------ INPUT RECORDS ------

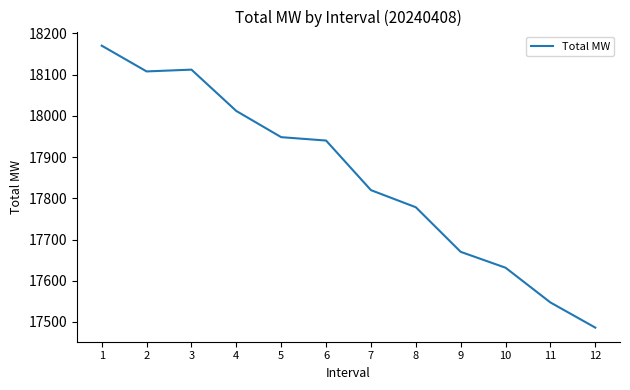

What is the average value?

17852.0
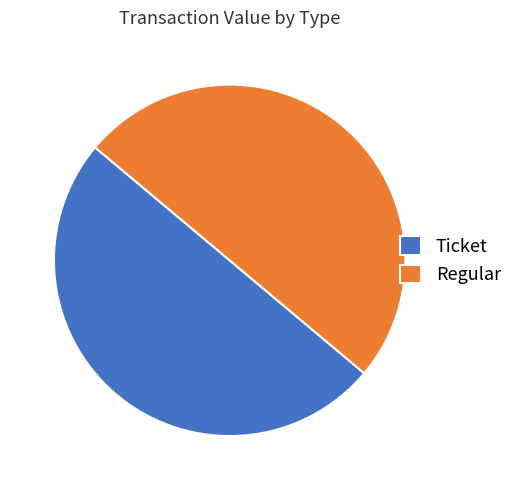

What is the ratio of the value at Regular to the value at Ticket?

1.0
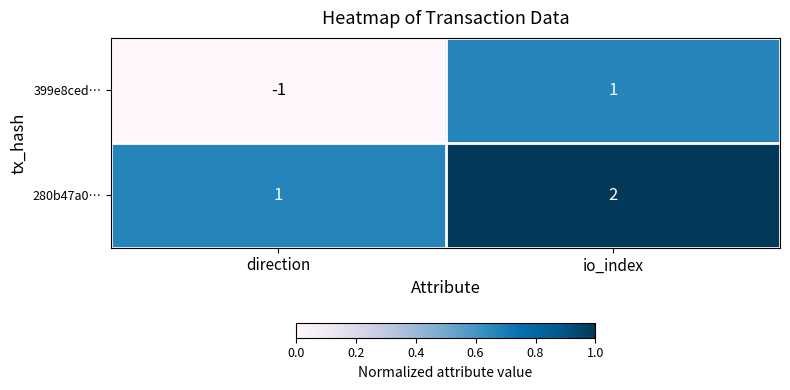

True or false: 399e8ced… has a value of 1 at io_index.

True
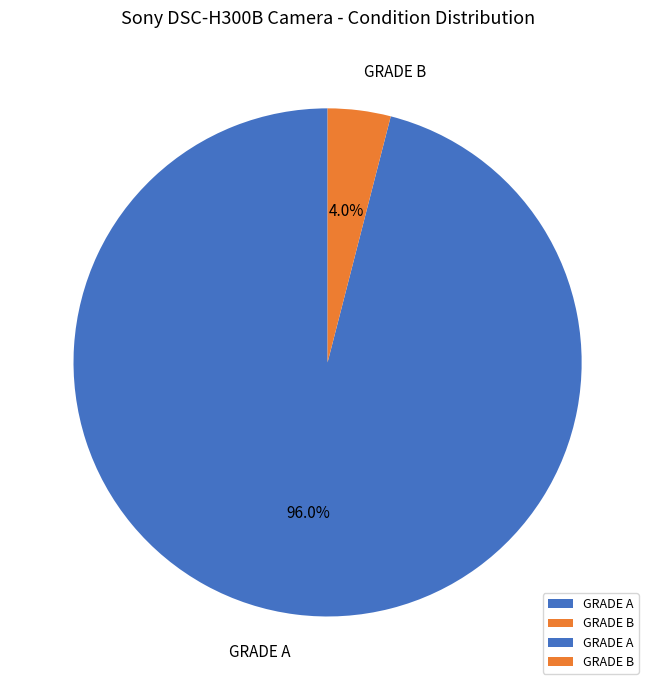

Is there a majority slice in this chart?

Yes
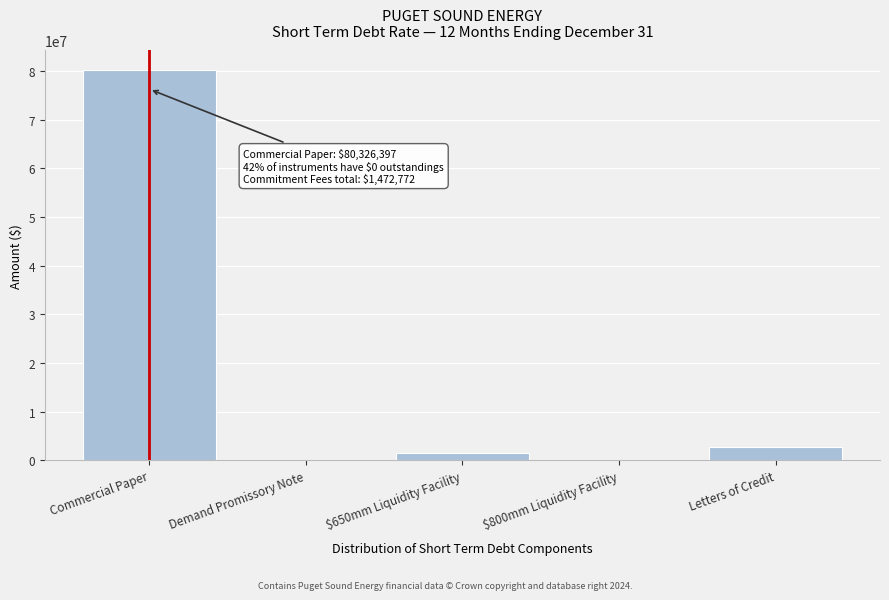

Which category has the highest value across all series?

Commercial Paper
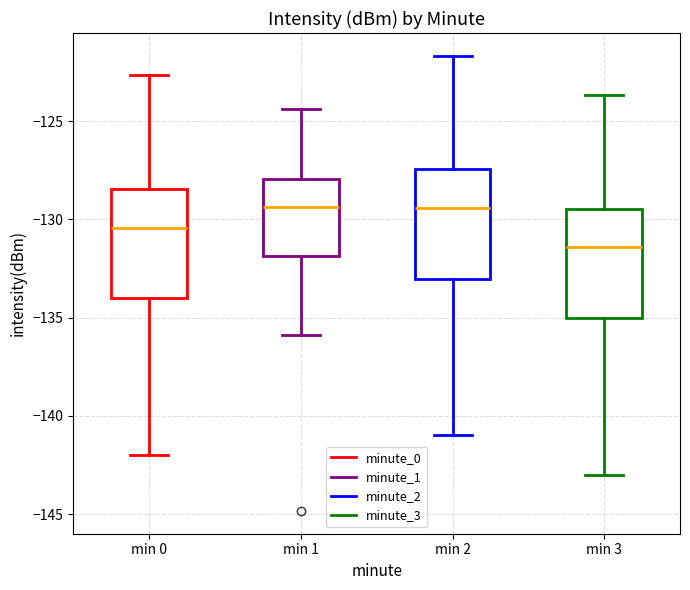

Where does the upper whisker of the box for min 1 end on the y-axis? The values are not printed on the chart, so give them approximately, as read against the axis.

-124.5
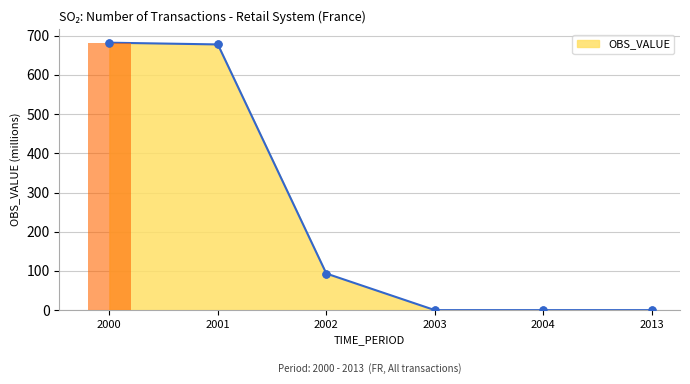

Which has a higher value, 2003 or 2013?

2003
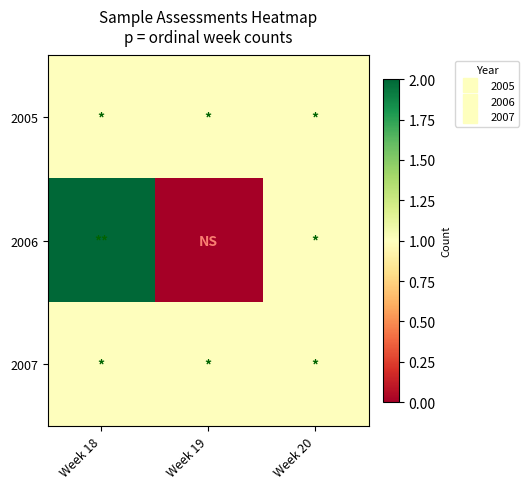

Reading left to right, transcribe all the data shown in this chart.

2005: Week 18=1	Week 19=1	Week 20=1
2006: Week 18=2	Week 19=0	Week 20=1
2007: Week 18=1	Week 19=1	Week 20=1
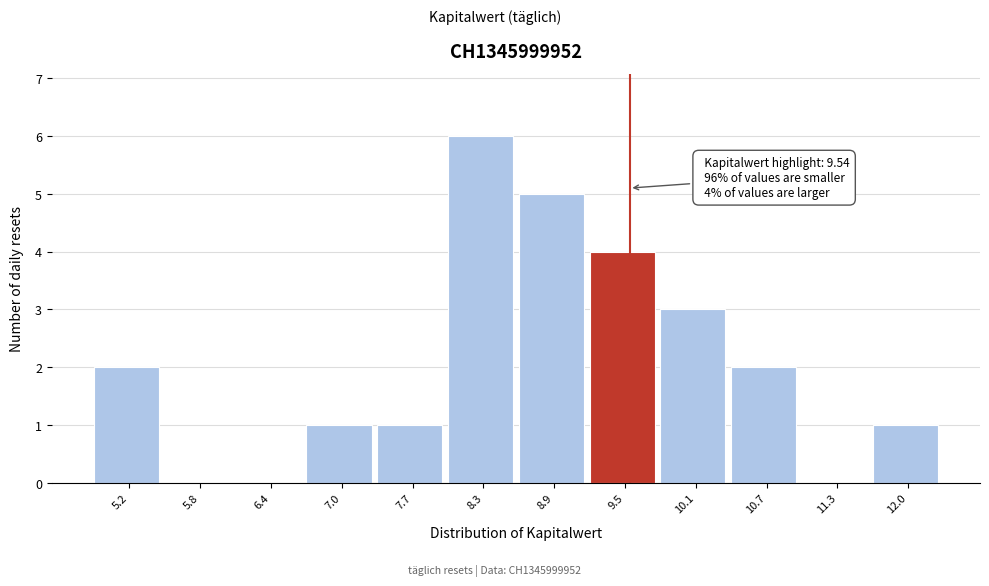

Which range on the x-axis has the tallest bar?

8.0 to 8.6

------

Copy out the entries above word for word, from the line containing "Is there a majority slice in this chart?" through the line containing "Reading left to", including both of those lines. Leave the pictures out of your copy.

Is there a majority slice in this chart?

Yes

Which category has the highest value across all series?

Commercial Paper

Where does the upper whisker of the box for min 1 end on the y-axis? The values are not printed on the chart, so give them approximately, as read against the axis.

-124.5

Which has a higher value, 2003 or 2013?

2003

Reading left to right, transcribe all the data shown in this chart.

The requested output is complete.